Fail jobs immediately when worker crashes

Question

Fail jobs immediately when worker crashes

section1Q84 opened this issue 9 months ago · comments

When worker crashes jobs sits in busy until it's expired then requeued. Is any way to fail and requeues job as soon as possible? Thanks in advance!

Mike Perham commented 9 months ago

Fixed.

Mike Perham · Answer 1 · Mon Feb 12 2024 01:22:46 GMT+0800 (China Standard Time)

you can lower the reservation time for that job type using the “reserve_for” attribute. The default is 1800 seconds but lowering it to 60 seconds or 300 seconds will get you quicker retries. Also, keep in mind that if your job is crashing the worker process, you don’t want to retry too quickly or your app will spend a significant amount of time simply booting the worker process.

section1q84 · Answer 2 · Mon Feb 12 2024 12:17:49 GMT+0800 (China Standard Time)

@mperham Thanks for reply. I do a job that sending http request to check order status every 10 seconds in 10 mins. That means this job will sits in busy for 10 mins. But When I restart faktory for app upgrade in production, the job won't be retried until reach reserve_for . So I lost my order status in the remain time because of the every 10 seconds order query function won't be called.

I saw the doc says:

Upon seeing "terminate", the worker process should wait up to N seconds for any remaining jobs to finish. After 25 seconds (see below), the worker should send FAIL to Faktory for those lingering jobs (so they'll restart) and exit.

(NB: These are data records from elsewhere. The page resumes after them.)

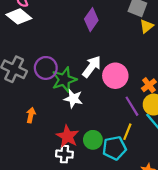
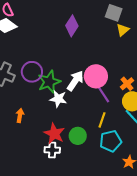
white arrow: (92, 67) -> (75, 81), moved
purple line: (132, 106) -> (103, 94), moved
yellow line: (127, 132) -> (102, 120), moved
cyan pentagon: (114, 148) -> (111, 141), moved

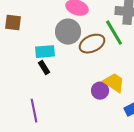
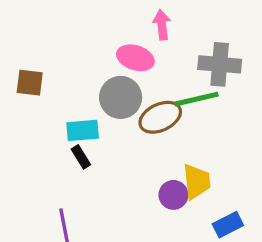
green line: (114, 33) -> (197, 99), turned -72
yellow trapezoid: (114, 83) -> (197, 182), turned 50

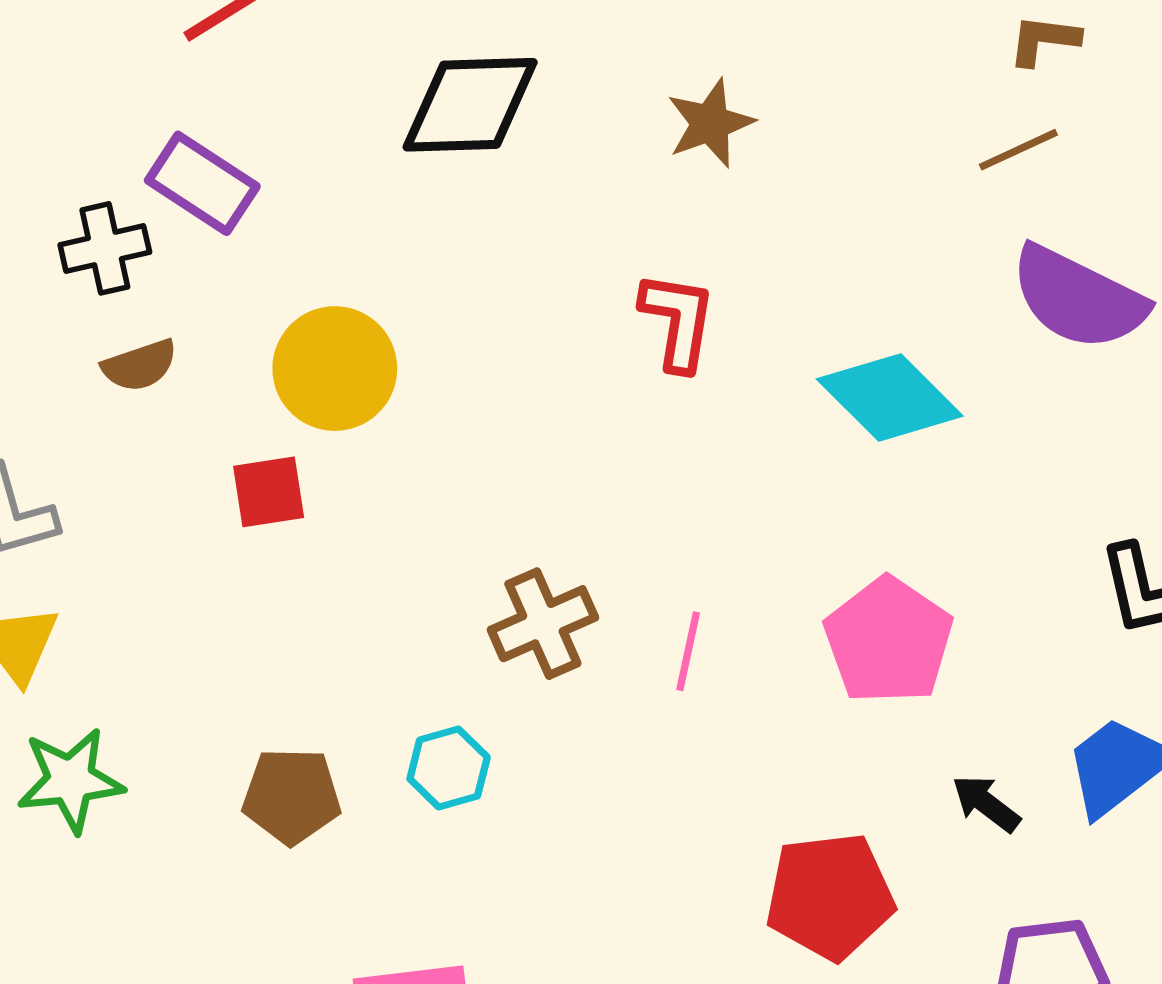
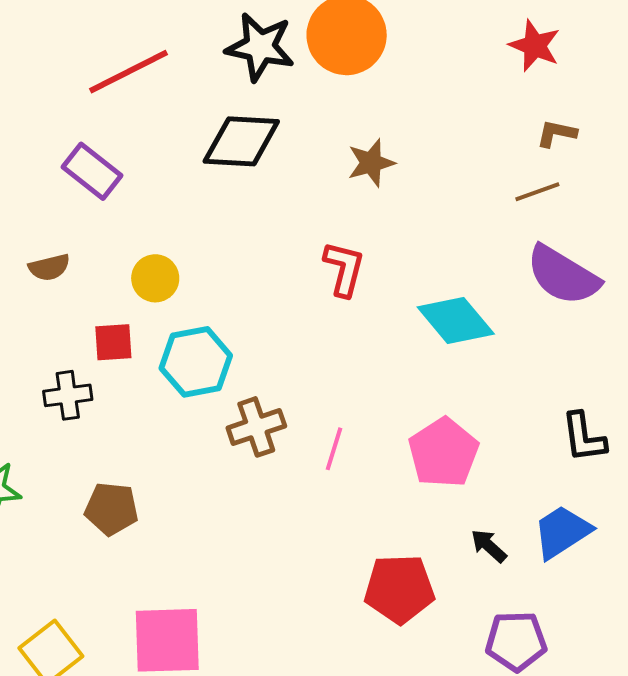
black cross: (105, 248) -> (68, 395), moved
yellow circle: (335, 369) -> (155, 278), size x0.7
cyan hexagon: (449, 768) -> (196, 362), moved, size x1.6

Then I test for this but what I found is that the worker seems don't send FAIL to Faktory for those lingering jobs (so they'll restart) , because code is hangs in https://github.com/contribsys/faktory_worker_go/blob/main/manager.go#L122:

func (mgr *Manager) Terminate(reallydie bool) {
	mgr.mut.Lock()
	defer mgr.mut.Unlock()

	if mgr.state == "terminate" {
		return
	}

	mgr.Logger.Info("Shutting down...")
	mgr.state = "terminate"
	close(mgr.done)
	mgr.fireEvent(Shutdown)
->	mgr.shutdownWaiter.Wait()
	mgr.Pool.Close()
	mgr.Logger.Info("Goodbye")
	if reallydie {
		os.Exit(0) // nolint:gocritic
	}
}

Until the busy jobs finish, then mgr.Pool.Close().

I try to figure out a workaround, I write code as the following:

faktoryMgr.On(worker.Shutdown, func(manager *worker.Manager) error {
	manager.Pool.With(func(conn *faktory.Client) error {
		var job *faktory.Job
		var e error
		for {
			job, e = conn.Fetch("labors")
			if e != nil {
				return e
			}
			if job == nil {
				return nil
			}
			conn.Fail(job.Jid, errors.New("force labors jobs fail because of app restarting"), nil)
		}
	})
	return nil
})

However, the Fail method causes the task to fail directly, rather than pushing it into retries.

Mike Perham · Answer 3 · Mon Feb 12 2024 14:33:09 GMT+0800 (China Standard Time)

It sounds like your deploy is killing the worker process instead of giving it time to finish pending jobs and shut down cleanly. The Faktory worker library does attempt to FAIL unfinished jobs so it can immediately restart them after restart but it can’t do this if you don’t give it time to shutdown. It’s common to make this mistake with Kubernetes.

section1q84 · Answer 4 · Mon Feb 12 2024 18:33:41 GMT+0800 (China Standard Time)

I give it time to shutdown, but I found that mgr.shutdownWaiter.Wait() will wait up to 10 mins in my case. Because I use channel to force job running for 10 minutes. What I wonder is that if there is a method to force job to retry immediately?

Mike Perham · Answer 5 · Tue Feb 13 2024 01:40:12 GMT+0800 (China Standard Time)

Ah right, it looks like FWR does but FWG doesn't have a hard shutdown timer. It will wait minutes for jobs to finish. That's not really desired; I should implement a 30 sec hard shutdown.